The rotary fans in the vintage train car were no match for the steamy and humid New York afternoon. Stopping halfway down the train platform, the short train (just three cars long) made stops at just three stations: 42nd, 72nd and 96th Streets, where passengers must empty out. After about ten minutes, it comes back to pick up passengers and makes its way back downtown.
The low voltage car was first in use in 1920 and retired in 1969. Inside, the rattan seats are still in great condition, considering they haven’t been used in over 40 years. The overhead fans whirl about, briskly kicking up the edges of passengers‘ skirts, while also blowing in the breeze from the opened windows (which seems pretty unclean to today’s standards).
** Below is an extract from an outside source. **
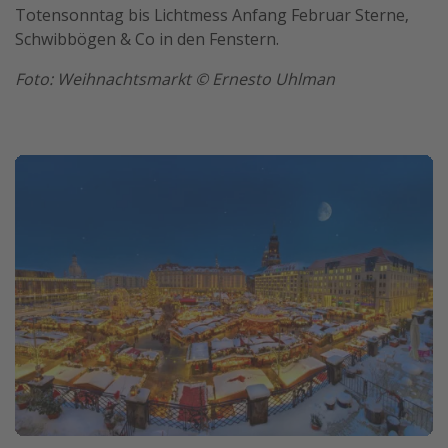
Totensonntag bis Lichtmess Anfang Februar Sterne,
Schwibbögen & Co in den Fenstern.
Foto: Weihnachtsmarkt © Ernesto Uhlman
White individual passenger hangs line each side of the cars.
In place of traditional ads, the vintage train car has Boardwalk Empire-inspired ads, from saltwater taffy to ladies beachwear fashions for fictional stores on the Atlantic City Boardwalk. Conductors were sadly not dressed in old timey garb, but they did ride in between the cars, like they did back in the 1920s.
The historical ride is open to anyone with a MetroCard, Saturdays and Sundays in September from noon to 6 p.m. While the ride is a little warm, it is still a really cool way to experience a piece of New York history for the price of a subway ride.